Palo Alto's small and scrappy animal-services operation is preparing for a big change after the City Council approved on Monday night an agreement with Pets In Need, a Redwood City-based nonprofit that will take over the East Bayshore Road facility.
By a unanimous vote, the council officially concluded on Monday a negotiations process that has stretched for more than two years and that will result in Pets In Need running an expanded and modestly renovated facility. The agreement, which the Pets In Need board of directors is expected to approve in December, runs for five years and empowers the no-kill shelter to provide services to residents of Palo Alto, Los Altos and Los Altos Hills.

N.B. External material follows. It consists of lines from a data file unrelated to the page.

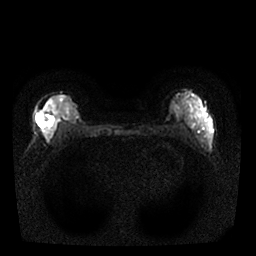
Breast MRI, one axial slice. Position 11 of 25 along the scan axis. Diffusion-weighted series; image 2 of 4 stored at this slice position (different b-values; order by instance number). 1.5 T. 4 mm slice thickness. 256 × 256 image matrix, field of view 310 × 310 mm. Female patient.
Outlined on this slice (expert manual segmentation):
- tumour on diffusion-weighted imaging: bounding box [x1, y1, x2, y2] px = [37, 112, 54, 134]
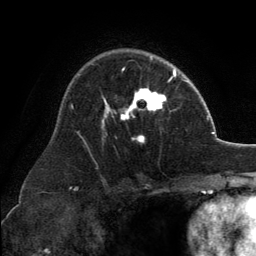
Breast MRI, one axial slice. Position 89 of 134 along the scan axis. Cropped to one breast. Dynamic contrast-enhanced series, time point 2 of 6 at this slice position (early post-contrast). 3 T. TE 2.8 ms, TR 7.1 ms. 256 × 256 image matrix, field of view 185 × 185 mm. Female patient.
Structures marked on this image (semi-automatically segmented with operator editing):
- enhancing-tissue mask used for the functional tumour volume (all voxels passing the contrast-enhancement thresholds inside the analysis volume; usually the tumour): bounding box [x1, y1, x2, y2] px = [102, 57, 167, 142]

The council vote represents the launch of a new era for Palo Alto Animal Services, a service whose future has been in limbo since 2012, when Mountain View pulled out of its partnership with the city, costing Palo Alto about $400,000 in fees. The city briefly flirted with the idea of closing the shelter and outsourcing the services but quickly abandoned that plan in the face of intense community opposition.
Since then, the problems at the shelter had grown even more acute. A 2015 audit from City Auditor Harriet Richardson highlighted the cramped kennels, the porous flooring and the insufficient space for intakes. Houman Boussina, the auditor who performed the review, concluded that the shelter has "outlived its useful life and does not meet the modern standard of animal care."
With the animal operation's financial outlook dimmed after Mountain View's departure, the city has reduced staffing from about 14 full-time positions to the current level of about 10.5 positions, which includes four animal control officers. Deputy City Manager Rob de Geus said the shelter will have irregular hours over the holiday break because of insufficient staffing.
"Until we get Pets In Need in there, we probably will have some time when it's not open," de Geus said.
The Monday decision is the city's most significant move to date to remedy the shelter's staffing challenges and financial woes. De Geus, who has been leading the negotiations on the city's behalf, said the nonprofit will provide all existing services except one: owner-requested euthanasia. That service, he said, is inconsistent with the nonprofit's designation as a "no-kill shelter."
Under the terms of the five-year contract, the city would pay $3.7 million to Pets In Need, which would take over shelter operations in January. Palo Alto would also kick in $3.4 million for capital improvements to the cramped shelter, including an expanded medical suite, 16 new dog kennels and a modular office and classroom. These improvements are expected to keep the shelter comfortable and functional while Pets In Need spearheads a multiyear campaign to build a new facility.
In approving the new deal, council members repeatedly cited the protracted and at times frustrating nature of the negotiations, which began in September 2016. They also applauded the successful conclusion.
"A healthy city takes care of its animals and a healthy regional takes care of its animals," said Vice Mayor Eric Filseth, who made the motion to accept the contract. "This has been a long time coming but it's going to be worth it."
Under the agreement, the city will remain responsible for animal control, a state-mandated service, while Pets In Need will cover all the other services that the shelter provides, including adoptions, veterinarian care and the spay-and-neuter clinic. City officials believe that customer service will be enhanced under the agreement, thanks to increased operating hours and volunteer opportunities. It will also, however, result in the city laying off five employees at the animal shelter.
Al Mollica, executive director of Pets In Need, lauded the agreement and said his organization is "dedicated to finding every animal a safe and loving home."
"Over the past year, we rescued 900 abused, neglected and at-risk animals," Mollica said in a statement. "With Palo Alto as our partner, we will be able to expand on this life-saving work and serve as national model for the humane treatment of animals in public shelters."